Indian External Affairs Ministry spokesperson Arindam Bagchi said India expects that China will avoid taking actions under the new law that could unilaterally alter the situation in India-China border areas.
Talks between Indian and Chinese army commanders to disengage troops from key areas along their border ended in a stalemate earlier this month, failing to ease a 17-month standoff that has sometimes led to deadly clashes,
Chinese lawmakers approved the law at a meeting on Sunday of the standing committee of the National People’s Congress.
It stipulates that the sovereignty and territorial integrity of China are sacred and inviolable. "The state shall take measures to safeguard territorial integrity and land boundaries and guard against and combat any act that undermines territorial sovereignty and land boundaries,” it says.

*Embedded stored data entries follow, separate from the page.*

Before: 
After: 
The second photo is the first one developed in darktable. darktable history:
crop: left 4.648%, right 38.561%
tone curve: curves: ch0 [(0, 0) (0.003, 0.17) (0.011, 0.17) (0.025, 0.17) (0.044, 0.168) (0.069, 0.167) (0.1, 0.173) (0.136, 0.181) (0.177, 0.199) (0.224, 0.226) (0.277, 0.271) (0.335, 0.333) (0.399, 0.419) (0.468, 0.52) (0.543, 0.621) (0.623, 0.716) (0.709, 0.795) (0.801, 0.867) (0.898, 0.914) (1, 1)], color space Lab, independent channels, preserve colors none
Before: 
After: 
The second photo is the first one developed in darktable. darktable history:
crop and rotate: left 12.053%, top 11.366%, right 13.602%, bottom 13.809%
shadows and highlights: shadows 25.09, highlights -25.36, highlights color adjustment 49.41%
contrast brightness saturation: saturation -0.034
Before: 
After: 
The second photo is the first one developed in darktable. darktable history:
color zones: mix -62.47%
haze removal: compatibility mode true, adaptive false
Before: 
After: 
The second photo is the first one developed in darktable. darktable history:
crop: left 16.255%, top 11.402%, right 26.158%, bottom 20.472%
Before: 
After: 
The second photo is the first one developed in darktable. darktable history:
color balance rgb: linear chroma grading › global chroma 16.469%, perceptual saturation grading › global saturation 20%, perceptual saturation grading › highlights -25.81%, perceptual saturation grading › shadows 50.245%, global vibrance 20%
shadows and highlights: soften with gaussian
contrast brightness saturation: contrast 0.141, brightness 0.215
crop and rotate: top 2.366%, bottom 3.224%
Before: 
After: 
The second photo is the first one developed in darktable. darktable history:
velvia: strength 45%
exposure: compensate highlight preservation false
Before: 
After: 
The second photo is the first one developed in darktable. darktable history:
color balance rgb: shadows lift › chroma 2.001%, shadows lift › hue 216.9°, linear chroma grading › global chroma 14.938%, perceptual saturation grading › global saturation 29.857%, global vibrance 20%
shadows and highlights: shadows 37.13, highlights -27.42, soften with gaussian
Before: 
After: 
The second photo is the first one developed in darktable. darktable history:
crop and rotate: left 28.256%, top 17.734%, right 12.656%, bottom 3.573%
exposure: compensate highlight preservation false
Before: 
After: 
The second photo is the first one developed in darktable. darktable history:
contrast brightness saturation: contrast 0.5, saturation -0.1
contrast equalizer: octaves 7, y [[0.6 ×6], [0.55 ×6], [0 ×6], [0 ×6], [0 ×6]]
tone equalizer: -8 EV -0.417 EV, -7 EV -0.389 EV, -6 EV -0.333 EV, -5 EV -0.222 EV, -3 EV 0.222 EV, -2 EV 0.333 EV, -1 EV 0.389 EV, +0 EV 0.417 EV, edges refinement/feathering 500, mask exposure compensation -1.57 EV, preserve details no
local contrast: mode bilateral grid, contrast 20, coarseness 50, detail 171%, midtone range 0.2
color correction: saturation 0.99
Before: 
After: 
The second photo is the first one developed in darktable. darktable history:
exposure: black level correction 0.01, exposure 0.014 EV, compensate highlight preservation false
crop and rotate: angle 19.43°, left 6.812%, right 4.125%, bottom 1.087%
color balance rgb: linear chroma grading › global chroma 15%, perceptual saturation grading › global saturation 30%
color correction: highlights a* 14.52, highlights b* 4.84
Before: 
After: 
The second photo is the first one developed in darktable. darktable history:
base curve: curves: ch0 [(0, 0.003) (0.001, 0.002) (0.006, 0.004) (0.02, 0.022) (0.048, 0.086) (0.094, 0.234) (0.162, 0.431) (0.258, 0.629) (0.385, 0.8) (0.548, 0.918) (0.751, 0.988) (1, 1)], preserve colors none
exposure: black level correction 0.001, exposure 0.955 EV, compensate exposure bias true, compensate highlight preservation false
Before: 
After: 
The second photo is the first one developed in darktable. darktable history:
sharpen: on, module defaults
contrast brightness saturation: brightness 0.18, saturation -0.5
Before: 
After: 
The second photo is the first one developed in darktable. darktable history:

Bagchi said India and China earlier agreed to seek a fair and mutually acceptable resolution of their border dispute.
He expressed hope that the law would not affect arrangements earlier reached by the two sides on the boundary dispute or threaten peace and tranquillity in border areas.
There was no immediate comment from China on India's statement.
Both countries have stationed tens of thousands of soldiers backed by artillery, tanks and fighter jets along their de facto border, called the Line of Actual Control, in the Ladakh region. Last year, 20 Indian troops were killed in a clash with Chinese soldiers involving clubs, stones and fists along the disputed border. China said it lost four soldiers.
The Line of Actual Control separates Chinese and Indian-held territories from Ladakh in the west to India’s eastern state of Arunachal Pradesh, which China claims in its entirety. India and China fought a war over the border in 1962.